> _Tasks_:
• A. Reproduce the coaching text from "Who are you?" to "do what matters.", substituting "shame" for "guilt".
• B. Extend the coaching text on self-worth past its last sentence.

> _Reading text_:
Becoming real is often what coaching is all about. Without it nothing will ever change. Time management will just be another tool never used, boundaries - just a word to flip around without any weight behind it.
So how would my client become real in his situation and solve this problem of a job and family interference?
Well, start taking action depending on his values. For some people, sense of living with purpose, doing the job the best their can is a priority. I would say, then stand by it. Do the job. Marry the woman that shares your values, bring up kids that can handle your absence time to time. Most of all, stop trying to be everything for everyone, because that is a game, a game “I am so conflicted” or even better “I am a victim of my conflicted mind”.
What’s so bad about ‘conflicted mind”? Well, conflict eats your energy. I can also say, it’s waists the energy. Here is the article I wrote about solving an inner conflict you can read to learn some interesting details about it. Here I really want to point out this one thing I mentioned: self worth.
How much your energy is really worth?
Who are you? Really?
By answering that question one can determine how long the feeling of guilt will stop them from taking the real action, do what matters.
I can compare this with smoking or drinking, any addiction, actually. Often, people try to play themselves down, make themselves smaller, withhold the energy they have. Why? Because they are scared of being overwhelmed by that energy, being out of control, being destroyed by their feelings. As energy really is our feelings. Fundamentally, all of it has the same basic fear in place: I am no good. What may come out of me, if given a total freedom, is something unacceptable, something bad. You can throw a stone if you never felt this way. I know, you did.

> _Extracted information_:

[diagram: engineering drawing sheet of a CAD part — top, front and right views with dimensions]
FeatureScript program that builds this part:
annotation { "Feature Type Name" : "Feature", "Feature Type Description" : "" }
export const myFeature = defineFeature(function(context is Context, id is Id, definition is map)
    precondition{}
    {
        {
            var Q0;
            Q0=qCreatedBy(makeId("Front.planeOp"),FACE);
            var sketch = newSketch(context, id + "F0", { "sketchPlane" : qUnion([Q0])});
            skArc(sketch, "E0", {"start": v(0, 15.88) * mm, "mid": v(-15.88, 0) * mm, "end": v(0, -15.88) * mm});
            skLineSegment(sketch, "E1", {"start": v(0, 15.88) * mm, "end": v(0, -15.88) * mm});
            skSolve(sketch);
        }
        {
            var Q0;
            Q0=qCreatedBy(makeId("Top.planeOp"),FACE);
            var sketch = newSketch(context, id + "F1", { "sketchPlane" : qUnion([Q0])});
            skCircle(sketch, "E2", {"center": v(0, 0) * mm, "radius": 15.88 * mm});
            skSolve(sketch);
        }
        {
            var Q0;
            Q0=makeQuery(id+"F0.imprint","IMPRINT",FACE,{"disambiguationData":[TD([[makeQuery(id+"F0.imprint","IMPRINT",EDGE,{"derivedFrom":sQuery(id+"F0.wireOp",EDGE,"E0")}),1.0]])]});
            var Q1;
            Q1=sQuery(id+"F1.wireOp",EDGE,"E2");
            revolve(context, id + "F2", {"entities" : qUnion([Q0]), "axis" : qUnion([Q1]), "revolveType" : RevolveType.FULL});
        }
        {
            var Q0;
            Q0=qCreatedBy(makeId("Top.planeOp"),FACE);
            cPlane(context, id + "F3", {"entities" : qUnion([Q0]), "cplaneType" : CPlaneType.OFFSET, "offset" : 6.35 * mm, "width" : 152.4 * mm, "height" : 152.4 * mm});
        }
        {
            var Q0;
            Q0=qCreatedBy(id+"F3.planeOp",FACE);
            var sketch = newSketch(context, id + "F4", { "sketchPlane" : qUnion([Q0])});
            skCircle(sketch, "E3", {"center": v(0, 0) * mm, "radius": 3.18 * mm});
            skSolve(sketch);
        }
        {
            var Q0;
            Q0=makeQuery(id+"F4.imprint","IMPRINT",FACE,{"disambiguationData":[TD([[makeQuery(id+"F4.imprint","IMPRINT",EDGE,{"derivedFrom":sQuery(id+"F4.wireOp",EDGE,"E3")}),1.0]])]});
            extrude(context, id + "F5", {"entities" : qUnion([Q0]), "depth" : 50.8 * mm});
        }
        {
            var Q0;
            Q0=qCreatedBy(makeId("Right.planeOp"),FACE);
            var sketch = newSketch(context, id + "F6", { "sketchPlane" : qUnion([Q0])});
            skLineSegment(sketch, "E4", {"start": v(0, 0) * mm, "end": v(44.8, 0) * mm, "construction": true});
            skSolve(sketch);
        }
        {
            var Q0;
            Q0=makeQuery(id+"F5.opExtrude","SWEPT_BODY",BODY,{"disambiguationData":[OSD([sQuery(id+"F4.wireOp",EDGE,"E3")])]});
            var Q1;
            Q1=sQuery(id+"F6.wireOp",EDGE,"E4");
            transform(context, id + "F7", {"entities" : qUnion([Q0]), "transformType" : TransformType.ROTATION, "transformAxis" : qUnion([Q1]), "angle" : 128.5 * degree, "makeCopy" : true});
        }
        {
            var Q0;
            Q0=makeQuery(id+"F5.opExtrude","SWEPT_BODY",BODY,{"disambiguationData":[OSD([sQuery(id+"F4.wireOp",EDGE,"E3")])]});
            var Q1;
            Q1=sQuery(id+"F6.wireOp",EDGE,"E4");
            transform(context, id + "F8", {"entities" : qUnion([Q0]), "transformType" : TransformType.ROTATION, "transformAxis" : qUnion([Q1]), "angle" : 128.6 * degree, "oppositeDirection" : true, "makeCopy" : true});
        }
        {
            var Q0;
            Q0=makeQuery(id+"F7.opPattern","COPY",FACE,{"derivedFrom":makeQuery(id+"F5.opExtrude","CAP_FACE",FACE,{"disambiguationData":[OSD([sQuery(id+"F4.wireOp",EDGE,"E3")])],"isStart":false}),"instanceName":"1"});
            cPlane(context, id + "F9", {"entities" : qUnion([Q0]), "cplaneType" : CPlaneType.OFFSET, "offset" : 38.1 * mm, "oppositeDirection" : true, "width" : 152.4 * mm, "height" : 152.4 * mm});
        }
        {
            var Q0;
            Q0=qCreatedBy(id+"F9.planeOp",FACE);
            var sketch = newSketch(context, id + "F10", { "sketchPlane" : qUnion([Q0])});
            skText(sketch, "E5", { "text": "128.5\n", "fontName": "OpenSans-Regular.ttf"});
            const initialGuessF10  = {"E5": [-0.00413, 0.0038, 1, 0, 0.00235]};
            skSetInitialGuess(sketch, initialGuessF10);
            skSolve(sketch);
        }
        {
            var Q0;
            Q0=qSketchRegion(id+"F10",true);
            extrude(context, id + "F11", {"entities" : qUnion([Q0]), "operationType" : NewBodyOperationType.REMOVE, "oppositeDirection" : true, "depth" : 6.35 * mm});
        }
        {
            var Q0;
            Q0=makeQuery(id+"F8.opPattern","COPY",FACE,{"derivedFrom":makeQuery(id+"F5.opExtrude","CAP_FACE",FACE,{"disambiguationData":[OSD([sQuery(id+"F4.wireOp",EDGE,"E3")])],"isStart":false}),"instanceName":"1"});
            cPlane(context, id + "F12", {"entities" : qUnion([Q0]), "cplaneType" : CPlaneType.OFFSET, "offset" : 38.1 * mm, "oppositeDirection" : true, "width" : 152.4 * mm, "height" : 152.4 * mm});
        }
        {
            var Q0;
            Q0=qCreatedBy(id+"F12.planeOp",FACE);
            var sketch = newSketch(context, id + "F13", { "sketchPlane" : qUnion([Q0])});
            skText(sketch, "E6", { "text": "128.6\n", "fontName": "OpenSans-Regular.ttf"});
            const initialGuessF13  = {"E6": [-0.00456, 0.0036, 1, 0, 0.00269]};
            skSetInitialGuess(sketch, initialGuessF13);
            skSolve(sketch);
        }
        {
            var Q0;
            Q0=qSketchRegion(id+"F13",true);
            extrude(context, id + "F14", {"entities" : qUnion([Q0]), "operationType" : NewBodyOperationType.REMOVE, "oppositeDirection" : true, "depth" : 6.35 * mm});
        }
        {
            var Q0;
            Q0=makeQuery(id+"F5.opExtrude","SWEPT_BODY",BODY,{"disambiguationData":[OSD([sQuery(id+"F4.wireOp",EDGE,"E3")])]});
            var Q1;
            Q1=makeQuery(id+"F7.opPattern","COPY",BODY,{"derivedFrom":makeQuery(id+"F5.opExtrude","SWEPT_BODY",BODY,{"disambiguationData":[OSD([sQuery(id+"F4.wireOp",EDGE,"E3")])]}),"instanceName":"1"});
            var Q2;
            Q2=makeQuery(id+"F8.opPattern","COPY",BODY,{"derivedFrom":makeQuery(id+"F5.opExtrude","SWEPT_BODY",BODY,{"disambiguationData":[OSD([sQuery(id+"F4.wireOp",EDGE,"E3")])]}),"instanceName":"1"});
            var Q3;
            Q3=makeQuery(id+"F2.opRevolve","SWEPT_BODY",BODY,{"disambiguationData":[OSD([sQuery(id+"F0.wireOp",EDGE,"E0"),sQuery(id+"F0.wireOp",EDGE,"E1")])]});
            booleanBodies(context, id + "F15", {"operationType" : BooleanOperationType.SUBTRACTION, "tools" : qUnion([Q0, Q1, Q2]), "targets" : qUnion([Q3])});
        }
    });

> _Answers_:
• A.
Who are you? Really?
By answering that question one can determine how long the feeling of shame will stop them from taking the real action, do what matters.

• B.
And to answer that I want to remind Marianne Williamson’s famous passage, which I will quote freely here: “when we look inside, what were are so scared of, is not the darkness, but the light, as what we are going to do with that light, once we discover it. The responsibility of that light, the power we really have within us.”
Self worth.
For the guilty parties I have a word of wisdom: quit feeling guilty. If you can change the wrong, go on and do it. If you can’t, let it go. Use that energy you save to do something good, something that matters. Your energy is valuable. You are valuable.
At the end of our session my client decided to stop driving himself crazy with the unmet demands and established firm boundaries within himself: no work calls at the dinner with his family and weekends, no Facebook goofing at the office. He realized he is valuable, what he has, his purposeful job and his loving family are important to him, and instead of playing a game of a conflicted mind, that robs him off giving and loving at full capacity, he decided to just go for it, be real, give it the whole 100% and see what happens. Good thing about being real is that if there is a dentist appointment for one of his kids and he has to step in, he will do it without punishing himself. And if he has to stay after hours to finish that project on time, he will do it, feeling like he’s doing the right thing, because he decided he does. And if he checked out the viral cat video in the middle of the meeting, so what, breaking one’s own rules can be healthy time to time.
What about you? Is there anything you toss and turn over in your life? What can you really do that would actually make the difference? Write down at least three actions you can take to help the situation, then do it. You just saved some valuable energy the world needs from you. Who you can love stronger today? How far you can reach?